> Exercise description: Scan the entries below for the word "lines". Copy out every line in which it occurs.

Stored data:
+++++
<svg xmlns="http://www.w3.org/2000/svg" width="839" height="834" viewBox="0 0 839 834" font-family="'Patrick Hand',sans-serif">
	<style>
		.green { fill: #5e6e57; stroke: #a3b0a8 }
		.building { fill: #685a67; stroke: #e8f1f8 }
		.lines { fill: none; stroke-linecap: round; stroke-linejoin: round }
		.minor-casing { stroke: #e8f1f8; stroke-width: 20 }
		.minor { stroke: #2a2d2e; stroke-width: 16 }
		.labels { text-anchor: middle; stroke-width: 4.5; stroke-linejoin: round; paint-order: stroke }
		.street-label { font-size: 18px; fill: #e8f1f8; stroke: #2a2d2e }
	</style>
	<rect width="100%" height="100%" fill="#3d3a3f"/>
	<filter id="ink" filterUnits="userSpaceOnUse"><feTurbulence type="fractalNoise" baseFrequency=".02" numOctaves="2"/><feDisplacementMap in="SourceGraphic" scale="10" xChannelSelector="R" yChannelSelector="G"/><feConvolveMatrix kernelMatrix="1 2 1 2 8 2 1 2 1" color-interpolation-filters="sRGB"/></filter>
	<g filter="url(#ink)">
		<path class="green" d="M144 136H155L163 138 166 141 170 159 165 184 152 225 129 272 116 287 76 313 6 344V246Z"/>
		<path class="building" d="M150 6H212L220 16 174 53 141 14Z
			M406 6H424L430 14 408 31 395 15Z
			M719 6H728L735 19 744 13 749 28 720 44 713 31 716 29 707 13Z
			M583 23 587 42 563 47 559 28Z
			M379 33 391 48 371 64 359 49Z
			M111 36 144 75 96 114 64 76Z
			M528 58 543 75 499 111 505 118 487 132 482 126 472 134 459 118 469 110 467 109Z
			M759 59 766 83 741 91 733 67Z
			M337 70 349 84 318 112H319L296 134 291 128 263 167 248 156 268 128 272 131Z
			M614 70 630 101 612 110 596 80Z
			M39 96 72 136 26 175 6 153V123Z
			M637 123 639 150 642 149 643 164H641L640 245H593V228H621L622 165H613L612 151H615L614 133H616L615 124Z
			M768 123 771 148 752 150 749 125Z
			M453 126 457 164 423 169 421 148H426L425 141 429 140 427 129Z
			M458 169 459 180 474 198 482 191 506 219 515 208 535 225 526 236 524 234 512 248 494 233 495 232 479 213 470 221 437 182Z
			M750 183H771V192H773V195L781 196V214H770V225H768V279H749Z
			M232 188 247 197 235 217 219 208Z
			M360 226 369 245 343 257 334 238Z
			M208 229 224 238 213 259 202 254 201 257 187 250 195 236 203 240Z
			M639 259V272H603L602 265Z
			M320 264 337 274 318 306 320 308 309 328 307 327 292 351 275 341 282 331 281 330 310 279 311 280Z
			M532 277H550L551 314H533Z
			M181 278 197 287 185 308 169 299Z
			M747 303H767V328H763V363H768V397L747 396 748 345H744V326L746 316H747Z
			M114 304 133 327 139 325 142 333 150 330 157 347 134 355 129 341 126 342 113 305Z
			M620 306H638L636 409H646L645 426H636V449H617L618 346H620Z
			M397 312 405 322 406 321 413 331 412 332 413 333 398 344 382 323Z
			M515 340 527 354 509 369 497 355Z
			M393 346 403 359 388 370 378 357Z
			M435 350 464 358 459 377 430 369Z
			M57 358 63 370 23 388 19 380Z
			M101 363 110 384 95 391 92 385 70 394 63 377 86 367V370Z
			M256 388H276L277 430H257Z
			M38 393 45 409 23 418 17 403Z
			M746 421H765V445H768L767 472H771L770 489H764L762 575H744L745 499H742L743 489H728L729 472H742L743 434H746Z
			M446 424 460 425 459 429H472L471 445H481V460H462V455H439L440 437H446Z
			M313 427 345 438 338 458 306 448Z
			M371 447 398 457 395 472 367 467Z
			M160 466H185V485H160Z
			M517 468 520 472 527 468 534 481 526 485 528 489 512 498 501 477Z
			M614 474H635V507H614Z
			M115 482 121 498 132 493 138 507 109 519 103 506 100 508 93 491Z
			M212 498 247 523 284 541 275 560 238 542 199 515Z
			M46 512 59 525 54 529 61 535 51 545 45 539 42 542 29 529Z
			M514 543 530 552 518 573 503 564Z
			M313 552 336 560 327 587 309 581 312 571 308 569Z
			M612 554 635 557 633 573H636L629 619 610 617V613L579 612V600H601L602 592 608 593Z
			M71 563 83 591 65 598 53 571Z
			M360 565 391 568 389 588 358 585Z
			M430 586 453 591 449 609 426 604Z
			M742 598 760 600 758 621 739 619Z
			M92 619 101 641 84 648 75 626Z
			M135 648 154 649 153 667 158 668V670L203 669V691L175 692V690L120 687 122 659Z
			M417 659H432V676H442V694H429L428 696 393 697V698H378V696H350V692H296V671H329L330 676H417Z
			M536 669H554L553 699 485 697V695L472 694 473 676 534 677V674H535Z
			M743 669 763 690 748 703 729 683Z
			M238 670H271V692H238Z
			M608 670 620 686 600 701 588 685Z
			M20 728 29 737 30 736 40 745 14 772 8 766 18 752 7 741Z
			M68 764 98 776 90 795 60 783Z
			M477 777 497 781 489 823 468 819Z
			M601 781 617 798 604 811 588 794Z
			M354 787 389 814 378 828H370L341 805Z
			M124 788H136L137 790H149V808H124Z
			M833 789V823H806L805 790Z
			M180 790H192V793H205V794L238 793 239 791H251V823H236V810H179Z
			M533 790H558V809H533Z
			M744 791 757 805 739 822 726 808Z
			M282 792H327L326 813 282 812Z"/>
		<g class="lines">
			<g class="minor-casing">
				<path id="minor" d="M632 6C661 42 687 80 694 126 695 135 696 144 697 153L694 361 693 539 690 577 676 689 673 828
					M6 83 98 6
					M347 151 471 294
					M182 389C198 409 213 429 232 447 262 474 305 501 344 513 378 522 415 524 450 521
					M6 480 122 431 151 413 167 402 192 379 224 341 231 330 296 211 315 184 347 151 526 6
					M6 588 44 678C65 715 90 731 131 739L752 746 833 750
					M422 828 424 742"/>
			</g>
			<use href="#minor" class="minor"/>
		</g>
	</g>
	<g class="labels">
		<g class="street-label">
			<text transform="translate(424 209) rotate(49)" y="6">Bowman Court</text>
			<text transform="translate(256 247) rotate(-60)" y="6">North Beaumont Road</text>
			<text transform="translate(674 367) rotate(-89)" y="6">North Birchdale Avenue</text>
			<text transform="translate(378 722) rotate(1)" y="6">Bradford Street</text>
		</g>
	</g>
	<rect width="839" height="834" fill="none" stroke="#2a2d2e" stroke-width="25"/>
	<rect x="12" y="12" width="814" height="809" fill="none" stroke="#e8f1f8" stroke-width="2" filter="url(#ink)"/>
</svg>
+++++
> Answer section:
		.lines { fill: none; stroke-linecap: round; stroke-linejoin: round }
		<g class="lines">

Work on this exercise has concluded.